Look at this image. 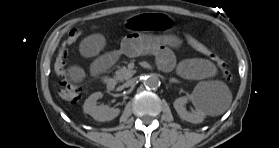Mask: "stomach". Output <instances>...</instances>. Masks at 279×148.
I'll return each mask as SVG.
<instances>
[{"instance_id": "obj_1", "label": "stomach", "mask_w": 279, "mask_h": 148, "mask_svg": "<svg viewBox=\"0 0 279 148\" xmlns=\"http://www.w3.org/2000/svg\"><path fill=\"white\" fill-rule=\"evenodd\" d=\"M128 30L137 36L143 34L168 37L180 29L181 22L177 16L168 14H151L136 12L126 22Z\"/></svg>"}]
</instances>
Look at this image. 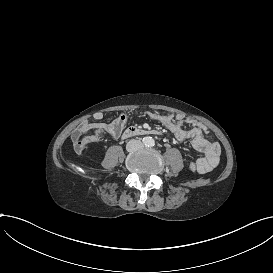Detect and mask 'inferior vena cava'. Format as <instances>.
Segmentation results:
<instances>
[{"label": "inferior vena cava", "mask_w": 273, "mask_h": 273, "mask_svg": "<svg viewBox=\"0 0 273 273\" xmlns=\"http://www.w3.org/2000/svg\"><path fill=\"white\" fill-rule=\"evenodd\" d=\"M142 147H143L142 142L139 140H135V139L130 140L126 146L128 151H135V150L140 149Z\"/></svg>", "instance_id": "inferior-vena-cava-1"}]
</instances>
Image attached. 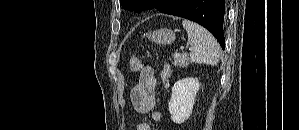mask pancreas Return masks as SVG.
Wrapping results in <instances>:
<instances>
[{"label": "pancreas", "instance_id": "obj_1", "mask_svg": "<svg viewBox=\"0 0 299 130\" xmlns=\"http://www.w3.org/2000/svg\"><path fill=\"white\" fill-rule=\"evenodd\" d=\"M190 63V59L187 55H181V56H178V57H173V61H172V64L175 66V67H185V66H188Z\"/></svg>", "mask_w": 299, "mask_h": 130}]
</instances>
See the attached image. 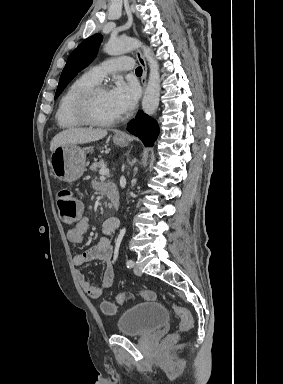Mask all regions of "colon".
<instances>
[{"mask_svg":"<svg viewBox=\"0 0 283 384\" xmlns=\"http://www.w3.org/2000/svg\"><path fill=\"white\" fill-rule=\"evenodd\" d=\"M56 202L59 208V214L62 222L65 225L74 224L80 217V206L74 193L66 188L60 189L56 195ZM142 299L147 301H154L156 293L152 290H143L138 294ZM132 295L126 292H121L117 295L116 300L118 304H126ZM101 309L105 314L111 315L115 313V305L111 302H103ZM174 313L180 318L178 333L168 337L167 342L175 341L179 333L187 332L193 327V317L191 313L184 307L174 304Z\"/></svg>","mask_w":283,"mask_h":384,"instance_id":"1","label":"colon"}]
</instances>
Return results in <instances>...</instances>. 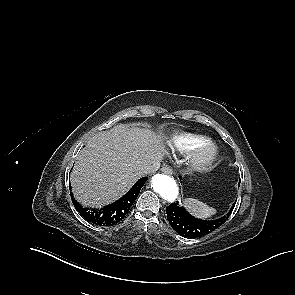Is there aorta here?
<instances>
[{
  "mask_svg": "<svg viewBox=\"0 0 295 295\" xmlns=\"http://www.w3.org/2000/svg\"><path fill=\"white\" fill-rule=\"evenodd\" d=\"M151 187L167 201H175L179 196V187L175 179L169 175L156 174L151 179Z\"/></svg>",
  "mask_w": 295,
  "mask_h": 295,
  "instance_id": "762f6f07",
  "label": "aorta"
}]
</instances>
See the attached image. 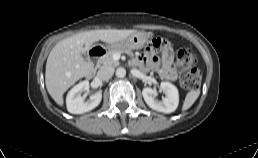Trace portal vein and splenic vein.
Listing matches in <instances>:
<instances>
[{"mask_svg": "<svg viewBox=\"0 0 258 158\" xmlns=\"http://www.w3.org/2000/svg\"><path fill=\"white\" fill-rule=\"evenodd\" d=\"M117 55V58L119 59L120 58V55L119 54H116Z\"/></svg>", "mask_w": 258, "mask_h": 158, "instance_id": "18ae733b", "label": "portal vein and splenic vein"}]
</instances>
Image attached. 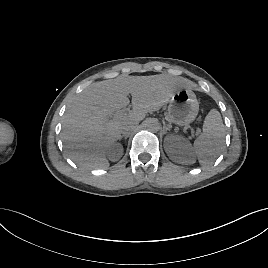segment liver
Listing matches in <instances>:
<instances>
[{
  "label": "liver",
  "mask_w": 268,
  "mask_h": 268,
  "mask_svg": "<svg viewBox=\"0 0 268 268\" xmlns=\"http://www.w3.org/2000/svg\"><path fill=\"white\" fill-rule=\"evenodd\" d=\"M186 85L185 79L165 74L120 75L92 83L74 97L63 116L61 136L69 157L83 168H107L106 150L121 137V124H138L146 113L159 110ZM129 94L133 110L110 119V114L129 104Z\"/></svg>",
  "instance_id": "liver-1"
}]
</instances>
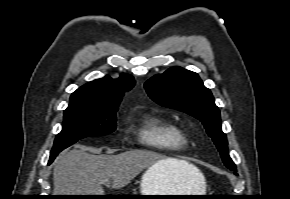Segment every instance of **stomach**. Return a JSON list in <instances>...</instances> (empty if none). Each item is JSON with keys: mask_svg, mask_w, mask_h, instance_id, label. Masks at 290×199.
<instances>
[{"mask_svg": "<svg viewBox=\"0 0 290 199\" xmlns=\"http://www.w3.org/2000/svg\"><path fill=\"white\" fill-rule=\"evenodd\" d=\"M180 179L176 175L168 174L159 164L148 168L141 177V195H202L205 191V179L201 172L196 174L193 181L194 189L190 193H176ZM157 199H194V197H150Z\"/></svg>", "mask_w": 290, "mask_h": 199, "instance_id": "1", "label": "stomach"}]
</instances>
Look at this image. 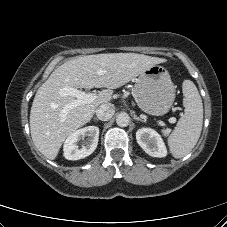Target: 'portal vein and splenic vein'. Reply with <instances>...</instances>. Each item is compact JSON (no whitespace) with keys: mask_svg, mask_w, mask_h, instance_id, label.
<instances>
[{"mask_svg":"<svg viewBox=\"0 0 227 227\" xmlns=\"http://www.w3.org/2000/svg\"><path fill=\"white\" fill-rule=\"evenodd\" d=\"M104 71L103 70H99L98 74L99 75H103ZM59 94L61 96H74L76 97L75 100H73L72 102H70L69 104H67L63 110V113H67L70 109L82 105V104H86V103H91L96 99V94L93 93H85L83 91H80L76 88H72V87H64L60 90ZM168 121L170 123H175L176 122V118L175 117H171L168 119ZM163 121H159V124L163 125Z\"/></svg>","mask_w":227,"mask_h":227,"instance_id":"1","label":"portal vein and splenic vein"}]
</instances>
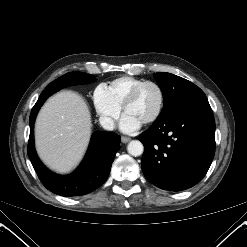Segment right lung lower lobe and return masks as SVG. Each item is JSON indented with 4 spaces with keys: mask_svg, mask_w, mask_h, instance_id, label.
<instances>
[{
    "mask_svg": "<svg viewBox=\"0 0 247 247\" xmlns=\"http://www.w3.org/2000/svg\"><path fill=\"white\" fill-rule=\"evenodd\" d=\"M57 91V89L43 91L31 111L28 156L40 181L48 190L66 197L84 195L97 189L108 178L115 154L120 148V136L112 132L94 133L83 162L72 174L62 176L51 172L36 154L33 129L40 107Z\"/></svg>",
    "mask_w": 247,
    "mask_h": 247,
    "instance_id": "98d812e1",
    "label": "right lung lower lobe"
}]
</instances>
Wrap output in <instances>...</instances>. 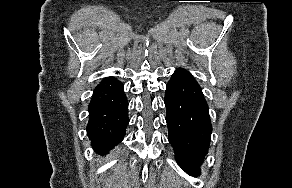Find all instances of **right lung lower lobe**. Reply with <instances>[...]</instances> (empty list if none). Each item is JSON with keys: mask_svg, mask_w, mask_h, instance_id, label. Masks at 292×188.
I'll use <instances>...</instances> for the list:
<instances>
[{"mask_svg": "<svg viewBox=\"0 0 292 188\" xmlns=\"http://www.w3.org/2000/svg\"><path fill=\"white\" fill-rule=\"evenodd\" d=\"M88 112L87 134L93 148L108 152L123 140L129 117L120 81L113 77L103 79L94 89Z\"/></svg>", "mask_w": 292, "mask_h": 188, "instance_id": "1", "label": "right lung lower lobe"}]
</instances>
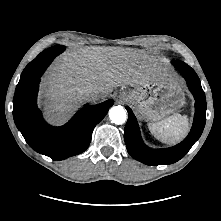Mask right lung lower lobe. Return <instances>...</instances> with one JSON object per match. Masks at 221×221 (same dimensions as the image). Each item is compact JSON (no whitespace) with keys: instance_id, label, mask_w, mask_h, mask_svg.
Instances as JSON below:
<instances>
[{"instance_id":"1","label":"right lung lower lobe","mask_w":221,"mask_h":221,"mask_svg":"<svg viewBox=\"0 0 221 221\" xmlns=\"http://www.w3.org/2000/svg\"><path fill=\"white\" fill-rule=\"evenodd\" d=\"M64 49L51 47L31 61L21 74L13 99L14 121L26 142L38 153L54 160H63L85 151L93 129L113 105V100L109 99L84 107L61 127H52L44 121L36 103L40 77Z\"/></svg>"}]
</instances>
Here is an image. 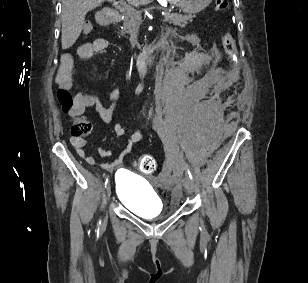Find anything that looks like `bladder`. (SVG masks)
Here are the masks:
<instances>
[{"label": "bladder", "instance_id": "obj_1", "mask_svg": "<svg viewBox=\"0 0 308 283\" xmlns=\"http://www.w3.org/2000/svg\"><path fill=\"white\" fill-rule=\"evenodd\" d=\"M115 195L119 202L143 218H156L165 213L164 204L151 184L126 170L115 176Z\"/></svg>", "mask_w": 308, "mask_h": 283}]
</instances>
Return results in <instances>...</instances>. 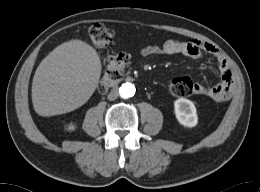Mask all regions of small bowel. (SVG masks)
Here are the masks:
<instances>
[{
	"instance_id": "1",
	"label": "small bowel",
	"mask_w": 260,
	"mask_h": 192,
	"mask_svg": "<svg viewBox=\"0 0 260 192\" xmlns=\"http://www.w3.org/2000/svg\"><path fill=\"white\" fill-rule=\"evenodd\" d=\"M139 54L142 57L152 55H174L181 54L192 59H201L205 54L210 55L217 63L221 80L214 86H204L194 83V94L207 96L215 101L228 100L233 92L234 79L232 71L219 50L210 43L198 40H175L166 41L162 46L149 45L143 47Z\"/></svg>"
}]
</instances>
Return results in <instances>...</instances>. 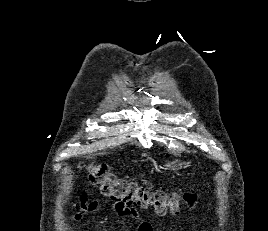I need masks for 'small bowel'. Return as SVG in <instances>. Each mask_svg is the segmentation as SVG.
Segmentation results:
<instances>
[{
  "instance_id": "obj_1",
  "label": "small bowel",
  "mask_w": 268,
  "mask_h": 231,
  "mask_svg": "<svg viewBox=\"0 0 268 231\" xmlns=\"http://www.w3.org/2000/svg\"><path fill=\"white\" fill-rule=\"evenodd\" d=\"M80 211L76 212L73 216L74 221H79L83 218L84 213L96 217V210L98 202L96 200H90L85 195L80 200ZM116 212L120 216H131L138 224V231H152L150 222L143 220L134 208L120 207L119 204L114 205Z\"/></svg>"
}]
</instances>
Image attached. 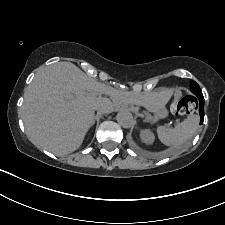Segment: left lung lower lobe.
I'll return each instance as SVG.
<instances>
[{
    "instance_id": "0a47b994",
    "label": "left lung lower lobe",
    "mask_w": 225,
    "mask_h": 225,
    "mask_svg": "<svg viewBox=\"0 0 225 225\" xmlns=\"http://www.w3.org/2000/svg\"><path fill=\"white\" fill-rule=\"evenodd\" d=\"M196 97L199 101L200 124H202L204 120V97L203 95H198Z\"/></svg>"
}]
</instances>
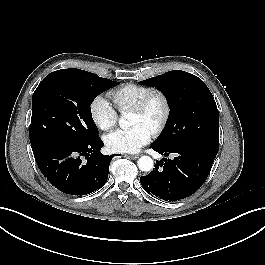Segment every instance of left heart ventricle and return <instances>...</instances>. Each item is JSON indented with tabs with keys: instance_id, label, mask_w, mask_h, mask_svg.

Instruction → Copy out, word for word, everything in the material above from the line containing "Mask right lung" down to the line containing "Instances as JSON", leaving the pictures out of your answer.

Exercise response →
Mask right lung lower lobe. Return <instances>...</instances> with one JSON object per match. Masks at 221×221 (same dimensions as the image). Each item is compact JSON (no whitespace) with keys: instance_id, label, mask_w, mask_h, mask_svg.
Instances as JSON below:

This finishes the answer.